We’ve never had a “France Hip-Hop Month” at RapReviews. I suppose that’s because none of us here speak fluent French, although it may also be because most of our contributors are from the United States or the United Kingdom. Accidentally or by design that leads to a bias towards rap in the English language, even though there are plenty of dope French speaking artists I have enjoyed despite the language barrier – Ale Dee and IAM both come to mind. If you can flow to a hot beat and showcase rhythm, breath control and charisma while doing so the language doesn’t matter.
Now obviously you can’t just count from one to ten (un, deux, trois) and make a rap song out of no matter how charismatic you are… or can you? Perhaps someone can prove me wrong. Again as long as you are speaking intelligently about your situation the language doesn’t matter – as the Geto Boys once pointed out “an editorial for another day.
For an album like L’indécis’ “Céleste” though language turns out to be completely beside the point. Though you might have guessed he was French by the artist name or album title long before this paragraph, he’s a PRODUCER as opposed to an emcee, which means he’s speaking the most universal language of all. No translator is required, you don’t need to fire up Google Chrome first, it’s all here for you. “Two turntables and a mic?” Nope – skip the mic. All L’indécis needs to move you are the sounds he hears in his head that he’s found a way to translate from his brainwaves to your ears with beats, samples and melodies. The result is a mellow and jazzy hip-hop funk heard on songs like “Brume.” I did translate the song title though out of curiosity and it means “Mist” or “Haze” – both of which feel like suitable explanations of the mood the track evokes – it’s like being lost in a cloud.
The cover art for “Céleste” suggests hip-hop abstract art, with vinyl records suspended in the sky over geometric shapes, waterfalls cascading down them from liquids siphoned off clouds. At least that’s my interpretation – but “abstract” isn’t just Kamaal’s favorite word – it means you can see something different in it based on your own mind’s way of arranging the pieces. “Lost” is like that as well – a song whose title needs no translation.
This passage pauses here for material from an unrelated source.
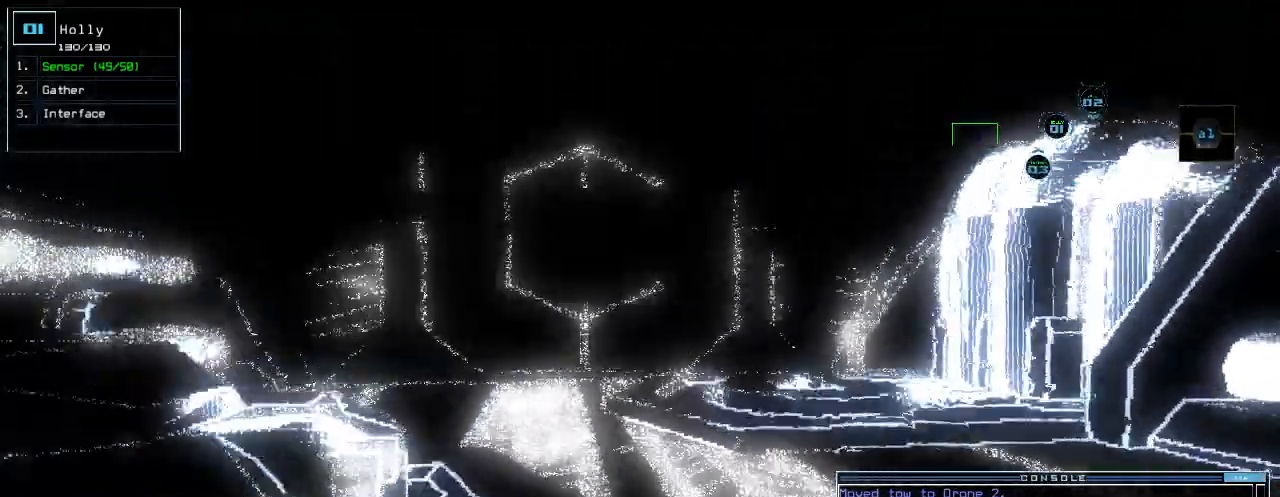
Gameplay with keyboard; each line is a JSON object with the keys held at the frame after it. "events" lists presses ("down") and releases ("up") of ".", "0", "1", "2", "3", "4", "5", "6", "7", "8", "9", "a", "b", "backspace", "c", "caps_lock", "comma", "ctrl_l", "ctrl_r", "d", "down", "e", "equals", "escape", "f", "g", "h", "i", "k", "left", "m", "minus", "n", "o", "p", "q", "quote", "r", "return", "right", "s", "shift_l", "shift_r", "space", "t", "tab", "tilde", "u", "up", "v", "w", "x", "y" and "z" between this image and that frame as [ms after this image, input, new state], when the widget could be followed in between. No other keys are recorded. Mouse input is not recorded. Not read: j l semicolon.
{"keys": ["up"]}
L’indécis is cleverly bending the musical elements that make up the track, making things appear to be out of whack when the song was played back, until you realize that the tempo stays consistent throughout. You wind up getting “lost” in the song yourself, listening for the wavering notes, only for L’indécis to abandon them for about a minute then bring everything rushing back in for the final third of the song.
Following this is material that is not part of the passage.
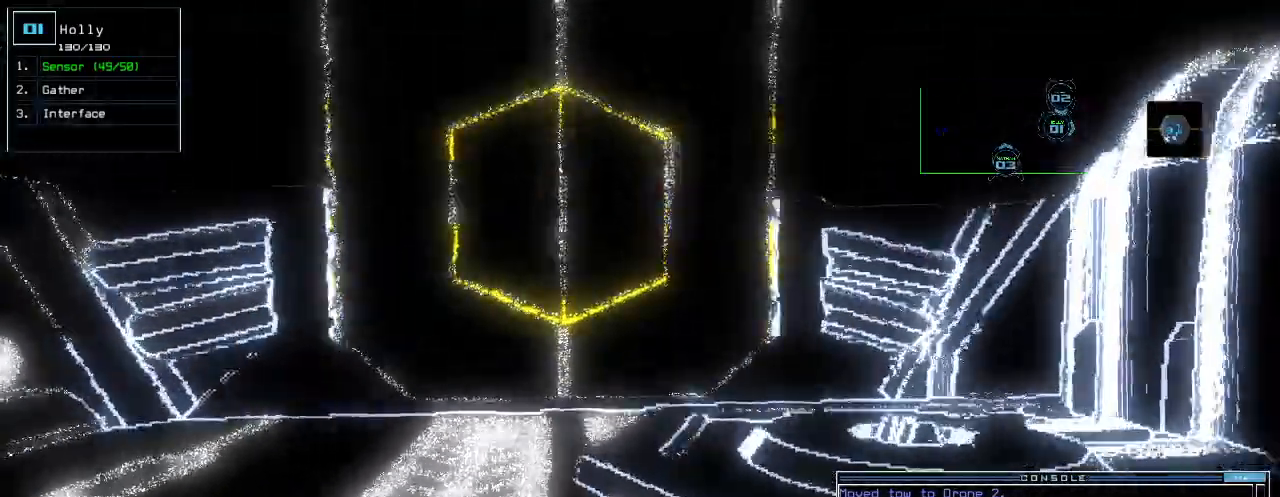
{"keys": [], "events": [[180, "left", "down"], [240, "left", "up"], [480, "up", "up"]]}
The press release accompanying “Céleste” described this album from L’indécis as “a trip to a strange and un conventional world of exploration that’s layered with atmospheric and subtle vocal samples.” That’s true to a degree, but it’s not as strange as you might think. Now if you’re looking for a pure boom bap aesthetic it’s possible that L’indécis might not suit your fancy, although I’d say the album’s self-titled closer still fits that bill. I can say this much though – if you appreciate the instrumentals of acclaimed producers like Madlib and Oddisee there’s nothing “strange” about L’indécis at all. This is music that transcends cultural and linguistic barriers.